Question

Can anyone can prove this..

Answer 1

\[\cot 4 \theta = \frac{ \cot^4\theta - 6\cot ^2 +1 }{ 4\cot \theta(\cot^2\theta-1)}\]

Answer 2

@thadyoung

Answer 3

are you allowed to use DeMovire's Theorem ?

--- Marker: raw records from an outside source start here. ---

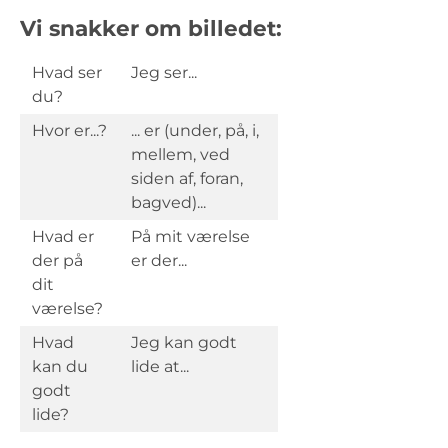
Vi snakker om billedet:
Hvad ser
Jeg ser...
du?
Hvor er...?
... er (under, på, i,
mellem, ved
siden af, foran,
bagved)...
Hvad er
På mit værelse
der på
er der...
dit
værelse?
Hvad
Jeg kan godt
kan du
lide at...
godt
lide?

Then one of the method will be to find cos 4thetha and sin 4thetha, then divide...

Answer 4

Using
\(cot(2x) = \frac{cot^2(x)-1}{2cot(x)}\)
and expand twice gives the right hand side.

Answer 5

Using \(cot(2x) = \frac{cot^2(x)-1}{2cot(x)}\)
\[\large cot(4x) = \frac{(\frac{cot^2(x)-1}{2cot(x)})^2 -1}{2(\frac{cot^2(x)-1}{2cot(x)})}\]
\[\Large =\frac{\frac{( cot^2(x)-1)^2-4cot^2(x)}{4cot^2(x)}} {\frac{2( cot^2(x)-1)}{2cot(x)}}\]
\[\large =\frac{cot^4(x)-6cot(x)+1}{2cot^2(x)~2(cot^2(x)-1)}\]
\[\large =\frac{cot^4(x)-6cot^2(x)+1}{4cot(x)(cot^2(x)-1)}\]